Stowe School was named for the famous American novelist, Harriet (Elizabeth) Beecher Stowe (1811-1896).  The old 1899 building had a wooden interior, including all the stairways.  It is believed that this is the only school that had three annexes constructed to accommodate the constantly increasing enrollment.  Annex #1 included one room and a vestibule.  This annex would seat 42 students.  The cost for construction was $1,936.04.  Annex #2 was the same size as Annex #1.  The seating was the same and the cost for construction was $2,195.00.  Annex #3 was identical to Annexes #1 and #2, however, the total cost for this construction was $2,168.00.  These annexes were wooden buildings with pot-bellied stoves and no toilets or lights.

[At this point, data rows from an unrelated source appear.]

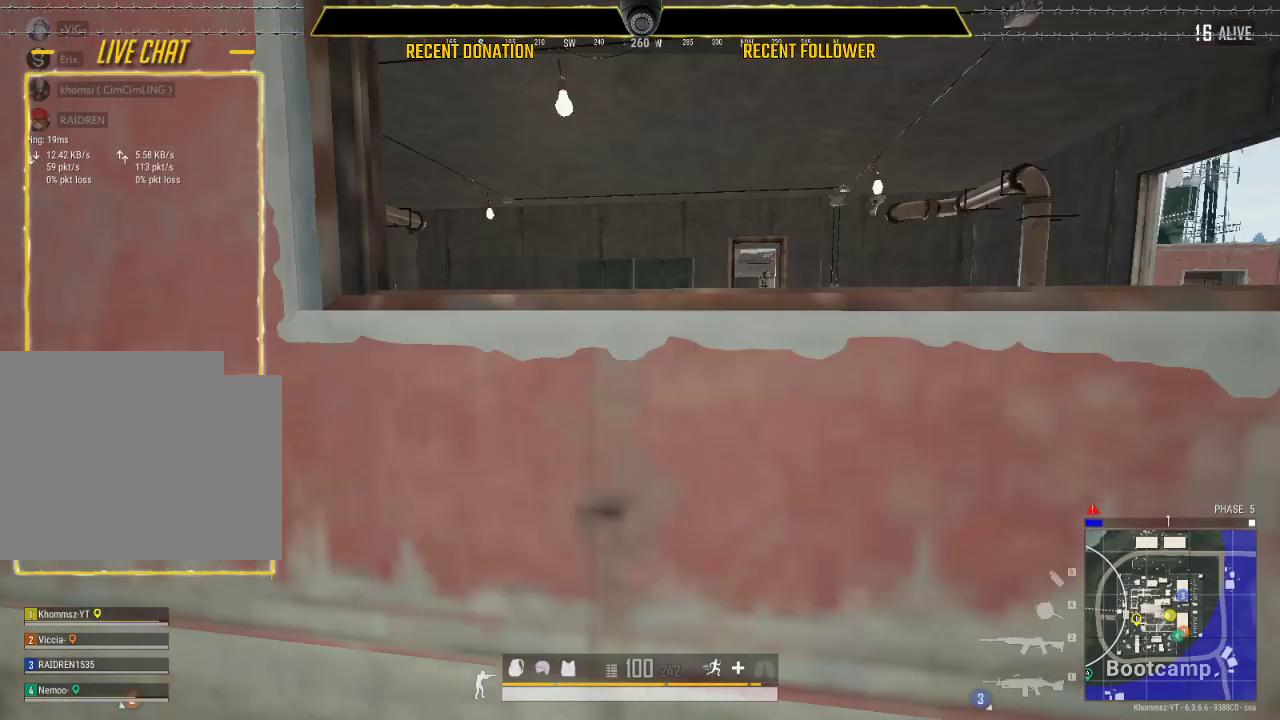
{"keys": ["shift"], "mouse": [], "events": []}
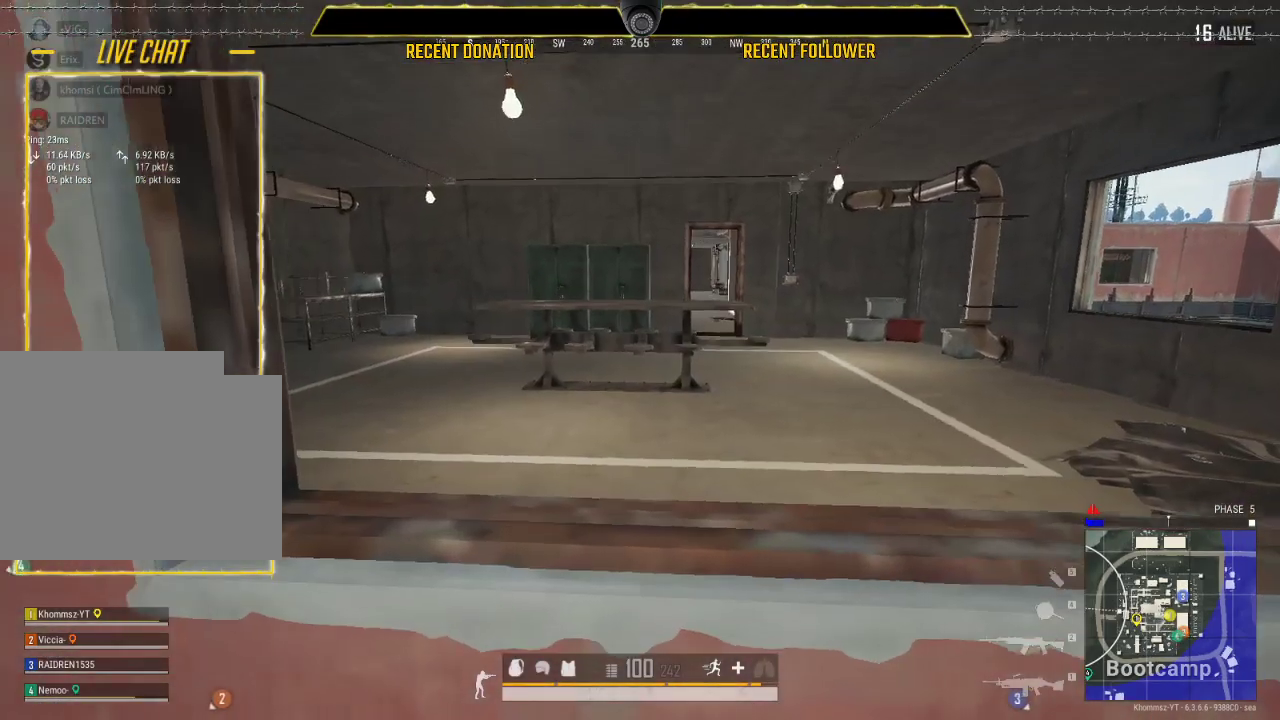
{"keys": ["shift"], "mouse": [], "events": []}
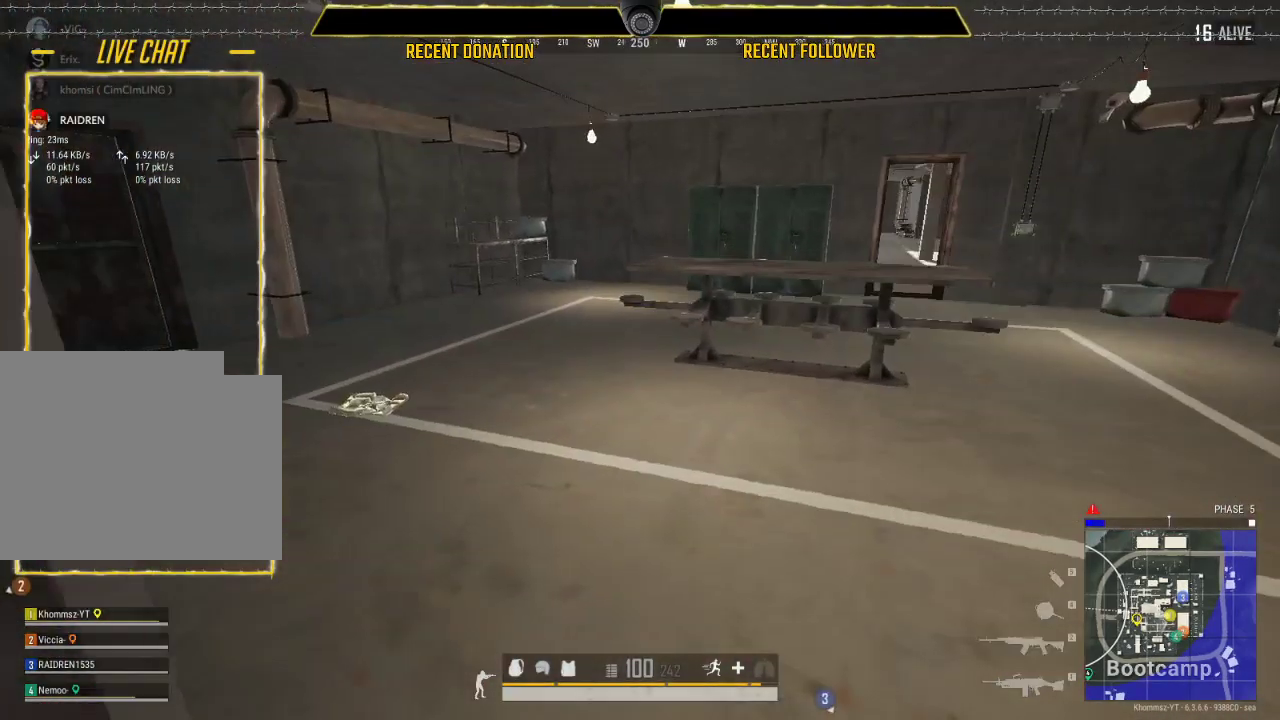
{"keys": ["shift"], "mouse": [], "events": []}
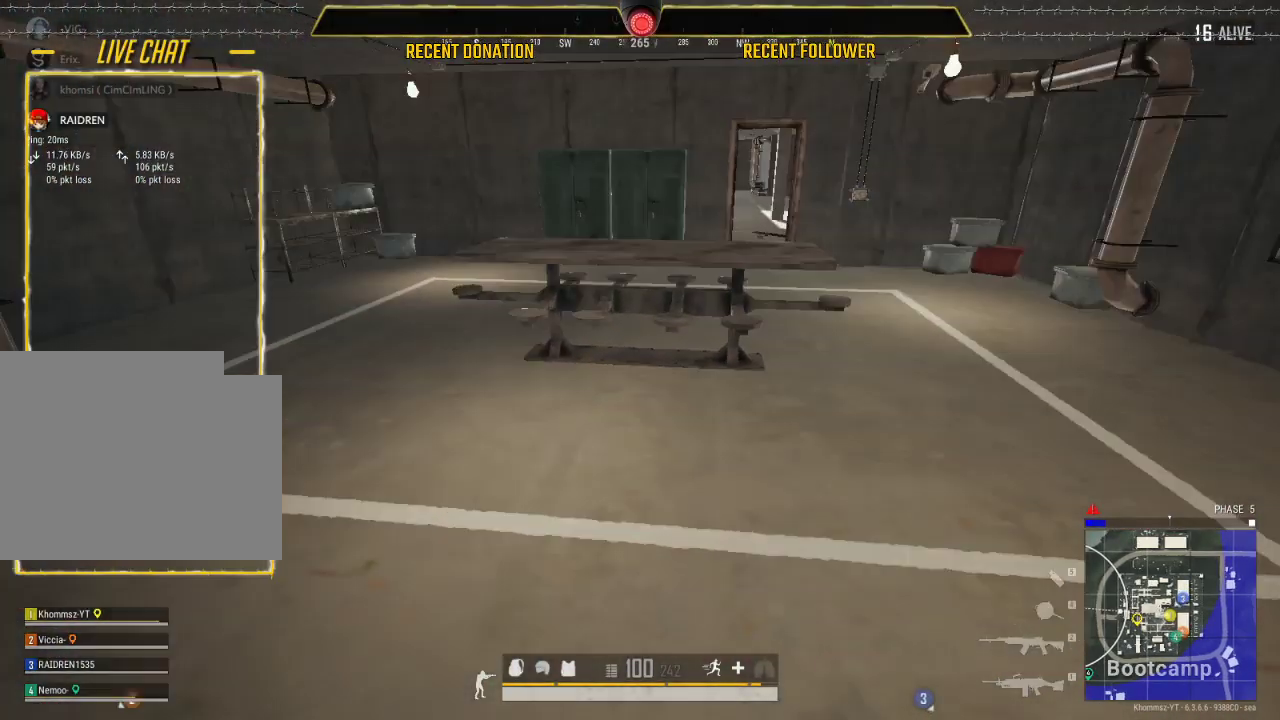
{"keys": ["shift"], "mouse": [], "events": []}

During the 69 years of existence, Stowe School had many famous teachers on its faculty.  They were dedicated, and were ranked very high as outstanding community persons.  Such people as Sherman D. Scruggs, Trussie Smothers, Corine Lightbody, Minnie Lou Tucker, Cora Black and Florence Kiser were part of the very excellent faculty.  These persons could have easily been names in a "Teachers Hall of Fame."

Two students, Sherman D. Scruggs and William H. Towers were among the most outstanding men ever to attend Stowe School.  Sherman D. Scruggs taught at Stowe School.  He was also the first Black supervisor of Black schools to be appointed by the superintendent, Mr. F. L. Schlagle.  Later, after receiving his Ph.D., Dr. Scruggs became the president of Lincoln University in Jefferson City, Missouri.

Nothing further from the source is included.